### [Description of the task]
When you reproduce these records, keep every word exactly and drop the images.
[Start of Attachment]
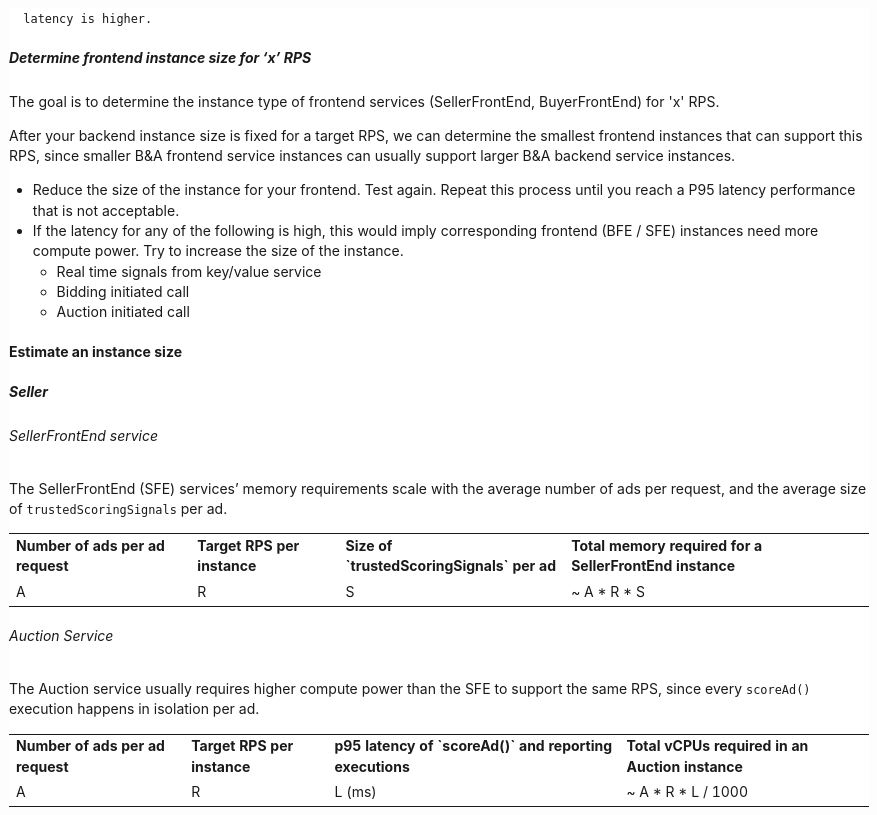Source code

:       latency is higher.

##### Determine frontend instance size for ‘x’ RPS

The goal is to determine the instance type of frontend services (SellerFrontEnd, BuyerFrontEnd) for 'x' RPS.

After your backend instance size is fixed for a target RPS, we can determine the
smallest frontend instances that can support this RPS, since smaller B&A frontend
service instances can usually support larger B&A backend service instances.
 * Reduce the size of the instance for your frontend. Test again. Repeat this
   process until  you reach a P95 latency performance that is not acceptable.
 * If the latency for any of the following is high, this would imply corresponding
   frontend (BFE / SFE) instances need more compute power. Try to increase the
   size of the instance.
   * Real time signals from key/value service
   * Bidding initiated call
   * Auction initiated call

#### Estimate an instance size

##### Seller

###### SellerFrontEnd service

The SellerFrontEnd (SFE)  services’ memory requirements scale with the average
number of ads per request, and the average size of `trustedScoringSignals` per ad.

<table>
  <tr>
    <td><strong>Number of ads per ad request</strong></td>
    <td><strong>Target RPS per instance</strong></td>
    <td><strong>Size of `trustedScoringSignals` per ad</strong></td>
    <td><strong>Total memory required for a SellerFrontEnd instance</strong></td>
  </tr>
  <tr>
    <td>A</td>
    <td>R</td>
    <td>S</td>
    <td>~ A * R * S</td>
  </tr>
</table>

###### Auction Service

The Auction service usually requires higher compute power than the SFE to support
the same RPS, since every `scoreAd()` execution happens in isolation per ad.

<table>
  <tr>
    <td><strong>Number of ads per ad request</strong></td>
    <td><strong>Target RPS per instance</strong></td>
    <td><strong>p95 latency of  `scoreAd()` and reporting executions</strong></td>
    <td><strong>Total vCPUs required in an Auction instance</strong></td>
  </tr>
  <tr>
    <td>A</td>
    <td>R</td>
    <td>L (ms)</td>
    <td>~ A * R * L / 1000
[End of Attachment]
### [Task answer]
Source code

:       latency is higher.

##### Determine frontend instance size for ‘x’ RPS

The goal is to determine the instance type of frontend services (SellerFrontEnd, BuyerFrontEnd) for 'x' RPS.

After your backend instance size is fixed for a target RPS, we can determine the
smallest frontend instances that can support this RPS, since smaller B&A frontend
service instances can usually support larger B&A backend service instances.
 * Reduce the size of the instance for your frontend. Test again. Repeat this
   process until  you reach a P95 latency performance that is not acceptable.
 * If the latency for any of the following is high, this would imply corresponding
   frontend (BFE / SFE) instances need more compute power. Try to increase the
   size of the instance.
   * Real time signals from key/value service
   * Bidding initiated call
   * Auction initiated call

#### Estimate an instance size

##### Seller

###### SellerFrontEnd service

The SellerFrontEnd (SFE)  services’ memory requirements scale with the average
number of ads per request, and the average size of `trustedScoringSignals` per ad.

<table>
  <tr>
    <td><strong>Number of ads per ad request</strong></td>
    <td><strong>Target RPS per instance</strong></td>
    <td><strong>Size of `trustedScoringSignals` per ad</strong></td>
    <td><strong>Total memory required for a SellerFrontEnd instance</strong></td>
  </tr>
  <tr>
    <td>A</td>
    <td>R</td>
    <td>S</td>
    <td>~ A * R * S</td>
  </tr>
</table>

###### Auction Service

The Auction service usually requires higher compute power than the SFE to support
the same RPS, since every `scoreAd()` execution happens in isolation per ad.

<table>
  <tr>
    <td><strong>Number of ads per ad request</strong></td>
    <td><strong>Target RPS per instance</strong></td>
    <td><strong>p95 latency of  `scoreAd()` and reporting executions</strong></td>
    <td><strong>Total vCPUs required in an Auction instance</strong></td>
  </tr>
  <tr>
    <td>A</td>
    <td>R</td>
    <td>L (ms)</td>
    <td>~ A * R * L / 1000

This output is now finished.